(Data extracted from a collection)
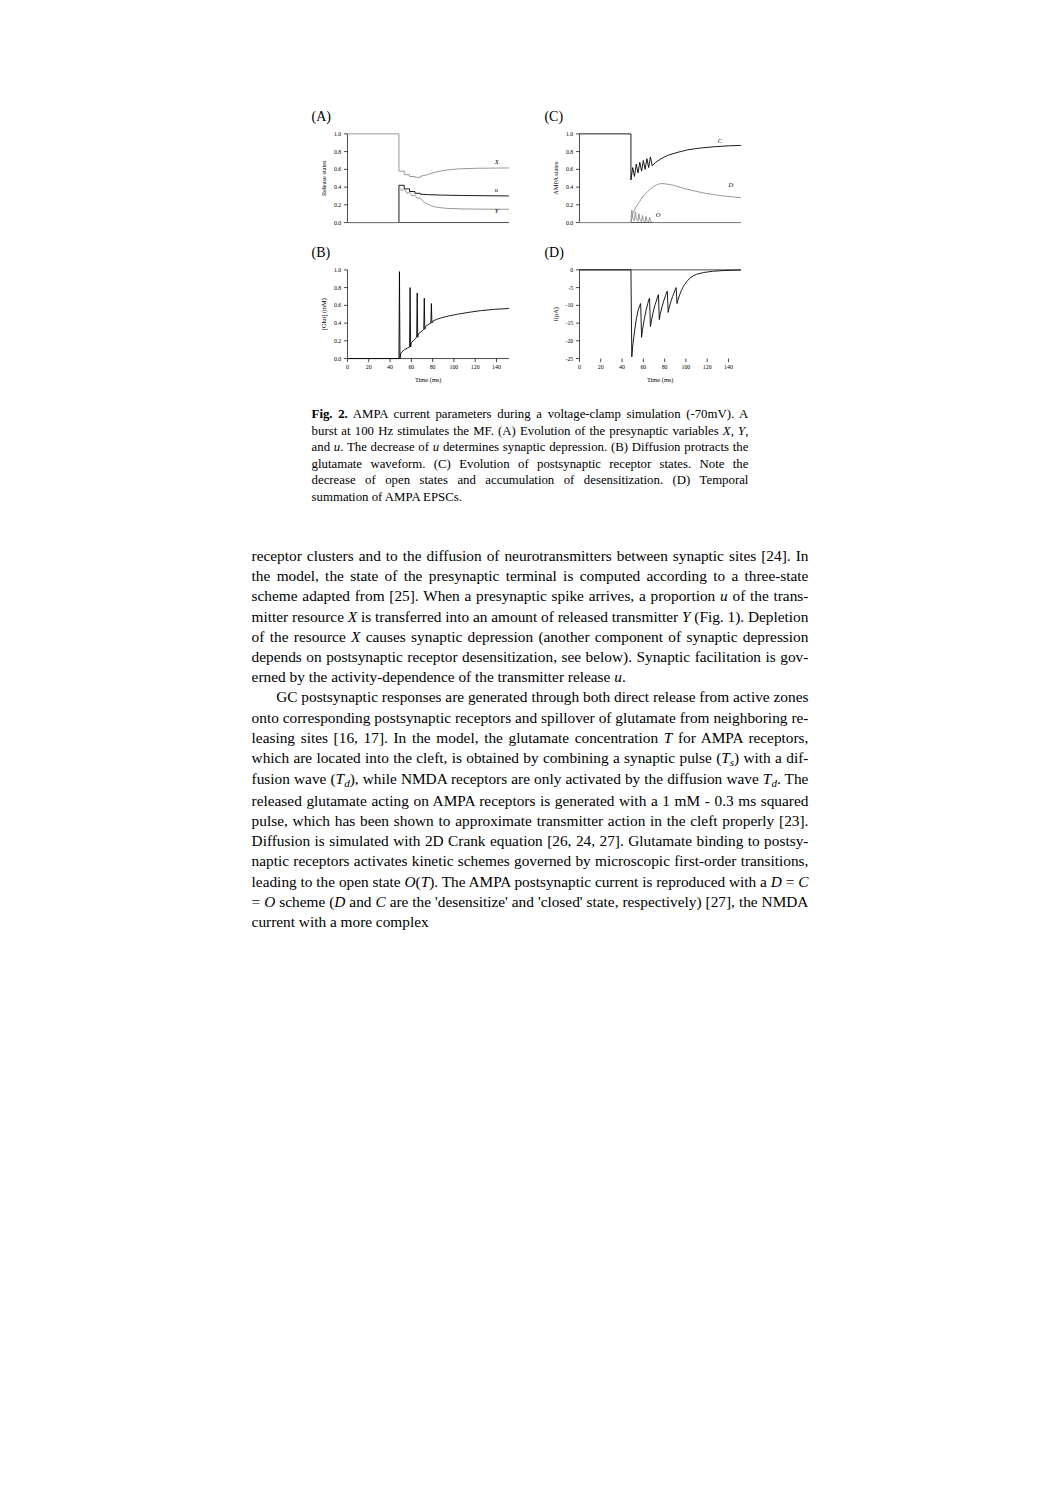(A)
0.0 0.2 0.4 0.6 0.8 1.0 Release states X u Y
(C)
0.0 0.2 0.4 0.6 0.8 1.0 AMPA states C D O
(B)
0.0 0.2 0.4 0.6 0.8 1.0 [Glut] (mM) 0 20 40 60 80 100 120 140 Time (ms)
(D)
0 -5 -10 -15 -20 -25 I(pA) 0 20 40 60 80 100 120 140 Time (ms)
Fig. 2. AMPA current parameters during a voltage-clamp simulation (-70mV). A burst at 100 Hz stimulates the MF. (A) Evolution of the presynaptic variables X, Y, and u. The decrease of u determines synaptic depression. (B) Diffusion protracts the glutamate waveform. (C) Evolution of postsynaptic receptor states. Note the decrease of open states and accumulation of desensitization. (D) Temporal summation of AMPA EPSCs.
receptor clusters and to the diffusion of neurotransmitters between synaptic sites [24]. In the model, the state of the presynaptic terminal is computed according to a three-state scheme adapted from [25]. When a presynaptic spike arrives, a proportion u of the transmitter resource X is transferred into an amount of released transmitter Y (Fig. 1). Depletion of the resource X causes synaptic depression (another component of synaptic depression depends on postsynaptic receptor desensitization, see below). Synaptic facilitation is governed by the activity-dependence of the transmitter release u.
GC postsynaptic responses are generated through both direct release from active zones onto corresponding postsynaptic receptors and spillover of glutamate from neighboring releasing sites [16, 17]. In the model, the glutamate concentration T for AMPA receptors, which are located into the cleft, is obtained by combining a synaptic pulse (Ts) with a diffusion wave (Td), while NMDA receptors are only activated by the diffusion wave Td. The released glutamate acting on AMPA receptors is generated with a 1 mM - 0.3 ms squared pulse, which has been shown to approximate transmitter action in the cleft properly [23]. Diffusion is simulated with 2D Crank equation [26, 24, 27]. Glutamate binding to postsynaptic receptors activates kinetic schemes governed by microscopic first-order transitions, leading to the open state O(T). The AMPA postsynaptic current is reproduced with a D = C = O scheme (D and C are the 'desensitize' and 'closed' state, respectively) [27], the NMDA current with a more complex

◆ **AIM OF THE EXERCISE**
Write the entries out again exactly as they appear, with the pictures omitted.

◆ **RESPONSE**
(A)
0.0 0.2 0.4 0.6 0.8 1.0 Release states X u Y
(C)
0.0 0.2 0.4 0.6 0.8 1.0 AMPA states C D O
(B)
0.0 0.2 0.4 0.6 0.8 1.0 [Glut] (mM) 0 20 40 60 80 100 120 140 Time (ms)
(D)
0 -5 -10 -15 -20 -25 I(pA) 0 20 40 60 80 100 120 140 Time (ms)
Fig. 2. AMPA current parameters during a voltage-clamp simulation (-70mV). A burst at 100 Hz stimulates the MF. (A) Evolution of the presynaptic variables X, Y, and u. The decrease of u determines synaptic depression. (B) Diffusion protracts the glutamate waveform. (C) Evolution of postsynaptic receptor states. Note the decrease of open states and accumulation of desensitization. (D) Temporal summation of AMPA EPSCs.
receptor clusters and to the diffusion of neurotransmitters between synaptic sites [24]. In the model, the state of the presynaptic terminal is computed according to a three-state scheme adapted from [25]. When a presynaptic spike arrives, a proportion u of the transmitter resource X is transferred into an amount of released transmitter Y (Fig. 1). Depletion of the resource X causes synaptic depression (another component of synaptic depression depends on postsynaptic receptor desensitization, see below). Synaptic facilitation is governed by the activity-dependence of the transmitter release u.
GC postsynaptic responses are generated through both direct release from active zones onto corresponding postsynaptic receptors and spillover of glutamate from neighboring releasing sites [16, 17]. In the model, the glutamate concentration T for AMPA receptors, which are located into the cleft, is obtained by combining a synaptic pulse (Ts) with a diffusion wave (Td), while NMDA receptors are only activated by the diffusion wave Td. The released glutamate acting on AMPA receptors is generated with a 1 mM - 0.3 ms squared pulse, which has been shown to approximate transmitter action in the cleft properly [23]. Diffusion is simulated with 2D Crank equation [26, 24, 27]. Glutamate binding to postsynaptic receptors activates kinetic schemes governed by microscopic first-order transitions, leading to the open state O(T). The AMPA postsynaptic current is reproduced with a D = C = O scheme (D and C are the 'desensitize' and 'closed' state, respectively) [27], the NMDA current with a more complex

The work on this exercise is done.